Yesterday’s meeting between the executive team of ITA – Italia Trasporto Aereo, the Italian State’s airline startup – and union representatives did not end in an agreement.
This means that the hirings of an estimate of 2,800 workers for the startup, which will happen on October the 15th, will be set by ITA’s own rules, out of line with the national collective agreement. These are expected to start from tomorrow.
Alitalia workers had to participate in the same hiring process other workers have had, the absorption of ex-Alitalia employees into ITA is not assured.
According to sources cited by Il Sole 24 Ore business newspaper, the disagreement happened halfway in the two-hour meeting, the airline unilaterally proposing its own work contract. According to the unions, ITA’s payments could be down 38% versus Alitalia’s, with the largest reductions affecting especially flight crews.
Alitalia workers were waiting outside of the building, and reacted with frustration after the negotiations results were announced.

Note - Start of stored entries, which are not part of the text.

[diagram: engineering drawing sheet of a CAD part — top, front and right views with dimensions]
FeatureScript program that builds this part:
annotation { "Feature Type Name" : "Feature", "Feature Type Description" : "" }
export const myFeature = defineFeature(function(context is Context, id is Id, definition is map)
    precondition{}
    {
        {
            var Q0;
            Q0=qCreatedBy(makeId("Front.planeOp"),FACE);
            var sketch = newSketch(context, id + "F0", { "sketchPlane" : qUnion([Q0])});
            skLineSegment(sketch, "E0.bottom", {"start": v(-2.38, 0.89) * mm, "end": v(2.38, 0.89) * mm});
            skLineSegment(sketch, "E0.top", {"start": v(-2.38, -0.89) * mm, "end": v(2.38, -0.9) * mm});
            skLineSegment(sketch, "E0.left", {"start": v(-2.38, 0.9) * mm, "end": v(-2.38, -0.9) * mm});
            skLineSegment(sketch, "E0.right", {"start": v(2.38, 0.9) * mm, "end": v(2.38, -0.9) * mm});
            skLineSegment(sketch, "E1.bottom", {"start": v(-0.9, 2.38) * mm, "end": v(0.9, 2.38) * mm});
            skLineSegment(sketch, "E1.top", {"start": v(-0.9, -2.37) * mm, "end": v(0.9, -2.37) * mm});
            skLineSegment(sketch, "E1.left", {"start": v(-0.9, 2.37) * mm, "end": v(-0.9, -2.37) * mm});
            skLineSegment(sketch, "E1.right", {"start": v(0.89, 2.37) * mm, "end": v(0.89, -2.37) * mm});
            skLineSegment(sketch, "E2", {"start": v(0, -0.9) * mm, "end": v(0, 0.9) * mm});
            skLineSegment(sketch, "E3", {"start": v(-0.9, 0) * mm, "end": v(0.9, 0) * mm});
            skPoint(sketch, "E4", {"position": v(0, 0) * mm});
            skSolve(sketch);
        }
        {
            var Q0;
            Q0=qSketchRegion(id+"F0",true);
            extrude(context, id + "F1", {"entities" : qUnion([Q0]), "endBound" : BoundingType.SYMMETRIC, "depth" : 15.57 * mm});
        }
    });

The union representatives symbolically occupied the meeting room for six hours, and an air workers strike was announced for September 24th.
«The union organizations have decided on not abandoning the negotiations table», the unions said according to Corriere della Sera, until the company agrees to start a serious and constructive negotiation, devoid unilateral initiatives. The mobilization that will have to guarantee full levels of employment and the application of the collective work contract becomes, therefore, permanent».
In a press release also replicated by Corriere della Sera, ITA stated «the proposals received are not, unfortunately, acceptable and do not even constitute a basis for negotiation compatible with the complexity and timing of the challenge that the company must face in view of the start of operations in October 15. The proposals [are] […] above all, oriented towards a cost recovery that is inconsistent with the objective reality of the facts«.
The airline also reminded that «the success of ITA depends on an actual industrial discontinuity» and that the payments set will respect the minimum set by the collective convention.
Negotiations that happened the same day between unions and Italy’s Ministry of Labour have also finished without an agreement. Unions wanted the continuity of cassa integrazione payment (Italy’s wage guarantee payment) for Alitalia workers left without a job for the entire duration of the industrial plan of ITA, which ends in 2025. The Italian government only agreed to extend the payments for another year, starting September 22.
According to Economist Ugo Arrigo to Sky TG24 news channel, the cost of the operation to the Italian state could reach 2 billions euros for an estimate of 7,500 workers.